Politics & Government

9th District candidates talk about the Mueller Report, Realtors’ money and HB2

One candidate defended her million-dollar support from an outside interest group.

Another stood up for his sponsorship of House Bill 2, which critics deride as the “bathroom bill.”

And another explained his support of the Republican whose campaign was tarnished by allegations of election fraud.

A forum sponsored by Mecklenburg County’s Young Republicans on Tuesday night drew five of the 10 Republicans running in the 9th District. Another, Matthew Ridenhour, didn’t attend because of a scheduling conflict. Four others ,who organizers said haven’t actively campaigned, were not invited.

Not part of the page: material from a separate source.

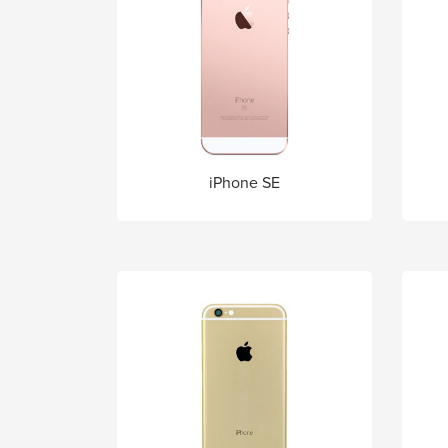
iPhone SE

Early voting starts Wednesday in the district that stretches from Charlotte to Bladen County.

The candidates agreed on most issues, including the Mueller Report about Russian interference in the 2016 presidential election.

“This witch hunt is treason,” said Stevie Rivenbark of Fayetteville.

Former lawmaker Fern Shubert of Marshville called it “a very expensive joke.”

Realtor Leigh Brown of Cabarrus County said the report “shows how tough” President Donald Trump is.

And state Sen. Dan Bishop said the “left is now totally consumed” with Trump’s possible obstruction of justice.

“If he was obstructing, he was obstructing a coup,” Bishop said.

But then the questioning turned to matters specific to each candidate.

Bishop was asked whether his 2016 sponsorship of HB2 might be a vulnerability in a general election campaign against Democrat Dan McCready.

The bill, which required transgender people to use the bathroom of the gender on their birth certificate, came in response to what Bishop called “an extraordinary overreach by local government.” The bill followed the Charlotte City Council’s passage of a broad anti-discrimination bill. HB2 was blamed for the loss of sporting events and economic investment.

Rivenbark asked Bishop how he would avoid “re-litigating” the measure in a campaign against McCready. Bishop responded by saying he beat two opponents in 2018 who tried to make it an issue.

“It’s a done deal,” he said. “It’s an exhausted issue. Voters aren’t nearly as interested as the media and the left.”

Bishop himself went after Brown’s support from the National Realtor’s Association political action committee. It’s spending $1.3 million on behalf of Brown, a former fundraising chair for the PAC.

“If your entire campaign is built on one (Washington) DC super PAC, that is a grave concern,” he said, turning to Brown.

Brown said she had nothing to do with the group’s decision to back her campaign and stepped down as its fundraising chair before filing “because I’m a woman of integrity.”

“Realtors aren’t a special interest group,” she said. “It’s a public interest group.”

Stony Rushing, a Union County commissioner, was asked how he would explain his endorsement by Mark Harris, the 2018 GOP candidate. State election officials called for a new election in February after hearing evidence of election fraud in Bladen and Robeson counties orchestrated by an operative for the Harris campaign.

Harris testified that he knew nothing about the alleged fraud by McCrae Dowless.

Rushing said he stood by Harris in the campaign and is standing with him now. He called the bipartisan State Board of Elections, which called for the new vote, “the crookedest bunch of people you’re ever going to meet.”

The forum came a day after Bishop won the endorsement of the conservative Club for Growth, a group that usually follows an endorsement with money. Club for Growth Action already has spent nearly $18,000 on mailers attacking Rushing’s record on taxes as a Union County commissioner.

Earlier in the day, Rushing replied to the attacks with a new video that shows him standing in a swamp with a snake wrapped around his neck and a rifle in hand. He’s criticized the anti-tax group for spending $7 million against Donald Trump in the 2016 Republican primary.

“The same establishment insiders that fought against President Trump want to keep me out of Washington too,” Rushing says in the ad. “They’re right to be afraid.”

If no one in the May 14 primary gets at least 30 percent of the vote, there will be a Sept. 10 runoff followed by a Nov. 5 general election. If no runoff is necessary, the general election will be Sept. 10.